Several researchers at Biomedical Informatics & Data Science are interested in exploring natural language processing (NLP) in biomedicine. In this article, four of these scientists explain what NLP means for their research and share perspectives on the opportunities of this fast-growing field.
Kei-Hoi Cheung: Harnessing the Power of Big Healthcare Data
Dr. Kei-Hoi Cheung is a renowned researcher and educator, and Professor of Biomedical Informatics & Data Science at Yale. Dr. Cheung has also co-edited two books about the “semantic web” (a framework to make Internet data machine-readable). Recently, Dr. Cheung has begun NLP projects on annotating, extracting and retrieving information from clinical text as part of the Veteran Administration’s electronic medical records.

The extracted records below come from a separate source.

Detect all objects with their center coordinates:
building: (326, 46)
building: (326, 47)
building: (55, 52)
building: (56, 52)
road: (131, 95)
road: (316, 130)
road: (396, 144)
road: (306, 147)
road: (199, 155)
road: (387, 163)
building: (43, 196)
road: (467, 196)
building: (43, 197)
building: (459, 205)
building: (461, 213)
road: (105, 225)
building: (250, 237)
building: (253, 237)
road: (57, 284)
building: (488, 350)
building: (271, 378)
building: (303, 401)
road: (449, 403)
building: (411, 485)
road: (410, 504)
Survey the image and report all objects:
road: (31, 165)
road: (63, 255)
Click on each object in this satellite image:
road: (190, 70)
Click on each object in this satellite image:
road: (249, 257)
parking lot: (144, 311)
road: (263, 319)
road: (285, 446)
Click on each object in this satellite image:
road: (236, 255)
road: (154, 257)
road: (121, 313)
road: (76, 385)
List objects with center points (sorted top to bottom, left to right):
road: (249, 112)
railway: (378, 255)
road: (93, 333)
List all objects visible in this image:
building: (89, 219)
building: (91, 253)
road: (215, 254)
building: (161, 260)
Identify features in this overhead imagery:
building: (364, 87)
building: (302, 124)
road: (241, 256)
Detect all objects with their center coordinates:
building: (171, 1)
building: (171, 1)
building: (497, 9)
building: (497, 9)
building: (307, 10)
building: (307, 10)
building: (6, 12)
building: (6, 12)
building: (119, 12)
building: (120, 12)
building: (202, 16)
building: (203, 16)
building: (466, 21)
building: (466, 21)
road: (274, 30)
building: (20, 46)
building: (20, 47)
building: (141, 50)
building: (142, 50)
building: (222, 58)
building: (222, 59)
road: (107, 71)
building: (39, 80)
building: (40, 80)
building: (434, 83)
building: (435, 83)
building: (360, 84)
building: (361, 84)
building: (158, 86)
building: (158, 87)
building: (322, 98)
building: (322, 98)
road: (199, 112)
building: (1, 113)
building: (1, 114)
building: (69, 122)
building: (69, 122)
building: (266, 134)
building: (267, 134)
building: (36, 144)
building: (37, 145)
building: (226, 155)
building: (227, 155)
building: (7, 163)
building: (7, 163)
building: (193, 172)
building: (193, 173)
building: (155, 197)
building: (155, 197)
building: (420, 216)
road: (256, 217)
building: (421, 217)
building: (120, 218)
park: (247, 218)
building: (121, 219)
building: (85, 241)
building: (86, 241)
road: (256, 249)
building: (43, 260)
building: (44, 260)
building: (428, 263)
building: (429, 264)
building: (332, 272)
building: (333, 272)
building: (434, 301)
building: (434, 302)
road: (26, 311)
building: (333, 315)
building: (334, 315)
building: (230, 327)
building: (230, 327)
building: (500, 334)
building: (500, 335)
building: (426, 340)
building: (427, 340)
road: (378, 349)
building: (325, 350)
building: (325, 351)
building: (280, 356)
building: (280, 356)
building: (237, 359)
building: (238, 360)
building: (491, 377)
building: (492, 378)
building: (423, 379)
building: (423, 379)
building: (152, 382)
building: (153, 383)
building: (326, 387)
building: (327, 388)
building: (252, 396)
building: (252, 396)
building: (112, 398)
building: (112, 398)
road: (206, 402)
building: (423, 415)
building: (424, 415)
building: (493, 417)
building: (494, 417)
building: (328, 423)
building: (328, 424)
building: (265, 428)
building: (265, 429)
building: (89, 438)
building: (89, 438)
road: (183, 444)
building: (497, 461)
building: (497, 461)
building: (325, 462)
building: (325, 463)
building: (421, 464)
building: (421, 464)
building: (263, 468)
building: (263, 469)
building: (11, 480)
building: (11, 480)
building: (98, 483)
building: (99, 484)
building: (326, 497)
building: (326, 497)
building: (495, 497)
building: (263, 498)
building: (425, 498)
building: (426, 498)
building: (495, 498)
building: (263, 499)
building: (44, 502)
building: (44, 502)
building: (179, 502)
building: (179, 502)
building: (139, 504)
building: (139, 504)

In the digital world of healthcare, Electronic Health Records (EHRs) have given rise to big patient data, including everything from patients’ diagnoses and social determinants of health, to lab test results, drug prescriptions, and medical histories. However, the bulk of patient data is not structured, but rather exists as clinical notes in free text form. Because traditional healthcare analytics have relied predominantly on structured data, a wealth of clinical data remains buried and unused as free text. We call this buried data “dark data”. Mining large amounts of clinical notes to find “dark data” is a major challenge in data science. Excitingly, natural language processing (NLP) has emerged as a tool that can help us overcome this challenge. NLP is a machine learning technology that automatically interprets, manipulates, and comprehends human language.